One for Ireland will provide an essential funding injection to a number of invaluable services for mental health, and for other causes in the years to come
In the meantime, however, One for Ireland will provide an essential funding injection to a number of invaluable services for mental health, and for other causes in the years to come. After all, Clancy believes that One for Ireland can only continue to grow and generate more revenue and more excitement, seeing it as a national calendar event in the future. Much of the energy behind the movement comes from the fact that the founders and active members are all young themselves. Clancy considers it a “student and young-people-based campaign”, given that it emerged from conversation between college students and graduates over the best way to tackle the injustice and inequality they saw around them. The same drive to change Irish society has been present in other student-heavy campaigns this year, such as the movement against fees, the weight behind repeal the eighth, the student activism that led NUI Galway and Trinity to commit to divesting from fossil fuels. Irish students are recognising the deep-seated flaws in Irish society and stepping forward to do something about them.

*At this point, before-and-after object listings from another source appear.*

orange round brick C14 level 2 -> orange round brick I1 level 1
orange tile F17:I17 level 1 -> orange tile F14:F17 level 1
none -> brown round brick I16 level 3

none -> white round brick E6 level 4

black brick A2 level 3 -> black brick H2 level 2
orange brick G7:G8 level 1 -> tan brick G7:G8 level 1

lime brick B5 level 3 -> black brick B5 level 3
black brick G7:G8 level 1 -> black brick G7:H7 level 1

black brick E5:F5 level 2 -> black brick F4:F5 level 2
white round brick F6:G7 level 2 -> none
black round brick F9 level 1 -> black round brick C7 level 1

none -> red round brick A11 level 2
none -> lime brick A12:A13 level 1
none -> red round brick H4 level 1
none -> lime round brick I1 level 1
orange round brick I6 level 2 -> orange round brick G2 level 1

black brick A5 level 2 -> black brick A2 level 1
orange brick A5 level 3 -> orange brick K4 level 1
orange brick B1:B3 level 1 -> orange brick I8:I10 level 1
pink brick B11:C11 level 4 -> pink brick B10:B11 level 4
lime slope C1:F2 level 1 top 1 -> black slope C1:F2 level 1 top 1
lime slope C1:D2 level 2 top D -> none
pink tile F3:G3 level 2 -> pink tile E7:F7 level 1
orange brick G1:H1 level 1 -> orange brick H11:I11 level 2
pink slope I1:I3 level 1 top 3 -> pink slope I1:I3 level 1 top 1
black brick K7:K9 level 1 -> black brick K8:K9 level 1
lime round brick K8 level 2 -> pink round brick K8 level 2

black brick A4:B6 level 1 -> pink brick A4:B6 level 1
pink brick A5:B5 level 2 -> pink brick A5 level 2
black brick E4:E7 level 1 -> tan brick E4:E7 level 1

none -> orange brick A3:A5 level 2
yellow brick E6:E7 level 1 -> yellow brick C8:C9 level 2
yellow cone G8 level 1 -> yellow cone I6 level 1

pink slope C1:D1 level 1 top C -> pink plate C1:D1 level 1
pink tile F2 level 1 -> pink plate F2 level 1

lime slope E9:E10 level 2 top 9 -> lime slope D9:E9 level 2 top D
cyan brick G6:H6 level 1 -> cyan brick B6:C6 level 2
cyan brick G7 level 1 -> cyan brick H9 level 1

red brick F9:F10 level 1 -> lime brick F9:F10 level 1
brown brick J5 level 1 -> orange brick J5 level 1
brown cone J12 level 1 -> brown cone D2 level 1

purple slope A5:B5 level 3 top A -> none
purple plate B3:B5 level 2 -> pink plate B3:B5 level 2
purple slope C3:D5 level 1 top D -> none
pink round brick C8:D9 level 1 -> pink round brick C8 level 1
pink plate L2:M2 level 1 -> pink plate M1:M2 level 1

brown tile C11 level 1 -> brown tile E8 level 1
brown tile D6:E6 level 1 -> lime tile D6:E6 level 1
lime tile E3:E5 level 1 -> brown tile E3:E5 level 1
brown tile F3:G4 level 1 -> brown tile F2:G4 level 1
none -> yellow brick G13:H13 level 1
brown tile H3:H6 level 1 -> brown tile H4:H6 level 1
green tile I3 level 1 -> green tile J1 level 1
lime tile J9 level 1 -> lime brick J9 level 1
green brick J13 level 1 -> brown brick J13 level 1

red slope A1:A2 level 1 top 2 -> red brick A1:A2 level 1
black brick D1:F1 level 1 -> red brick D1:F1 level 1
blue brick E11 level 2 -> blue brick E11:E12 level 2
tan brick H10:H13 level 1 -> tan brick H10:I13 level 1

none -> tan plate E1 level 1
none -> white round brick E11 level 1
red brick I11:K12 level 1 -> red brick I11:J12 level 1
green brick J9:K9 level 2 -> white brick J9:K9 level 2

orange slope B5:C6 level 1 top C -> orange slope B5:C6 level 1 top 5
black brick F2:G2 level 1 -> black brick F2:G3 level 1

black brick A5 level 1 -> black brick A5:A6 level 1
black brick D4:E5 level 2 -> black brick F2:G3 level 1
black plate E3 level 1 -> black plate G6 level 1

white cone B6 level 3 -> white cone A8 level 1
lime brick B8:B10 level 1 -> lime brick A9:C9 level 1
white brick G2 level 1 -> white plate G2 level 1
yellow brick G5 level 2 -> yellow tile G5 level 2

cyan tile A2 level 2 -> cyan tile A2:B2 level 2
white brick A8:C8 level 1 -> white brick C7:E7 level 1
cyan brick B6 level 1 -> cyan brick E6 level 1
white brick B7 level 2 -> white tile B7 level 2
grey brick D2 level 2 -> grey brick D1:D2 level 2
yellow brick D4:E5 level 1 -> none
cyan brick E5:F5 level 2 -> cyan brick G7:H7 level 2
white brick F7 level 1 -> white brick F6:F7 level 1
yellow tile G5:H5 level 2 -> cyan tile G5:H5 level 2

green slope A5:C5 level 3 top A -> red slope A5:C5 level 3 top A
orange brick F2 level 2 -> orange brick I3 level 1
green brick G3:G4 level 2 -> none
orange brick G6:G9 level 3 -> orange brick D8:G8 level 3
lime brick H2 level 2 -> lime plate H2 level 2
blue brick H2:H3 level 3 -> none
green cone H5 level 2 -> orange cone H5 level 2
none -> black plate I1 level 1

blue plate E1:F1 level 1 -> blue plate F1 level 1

Those behind One for Ireland don’t yet know what cause next year will bring or what exciting project they can throw their innovative fundraising behind. Their focus is on this weekend and their ambitious goal of €1 million for youth mental health. Clancy is currently on the hunt for volunteers, emphasising the importance of having young people involved in the implementation and promotion of the cause. Keane agrees that “young people predominantly helping young people” is an incredibly essential aspect of any youth-focused campaign, adding that One for Ireland can only truly build momentum with the help of a grassroots youth movement. Last year – their first year – saw them raise €170,000 for homeless families in Ireland. With more support and a wider net, this year will hopefully see them raise even more.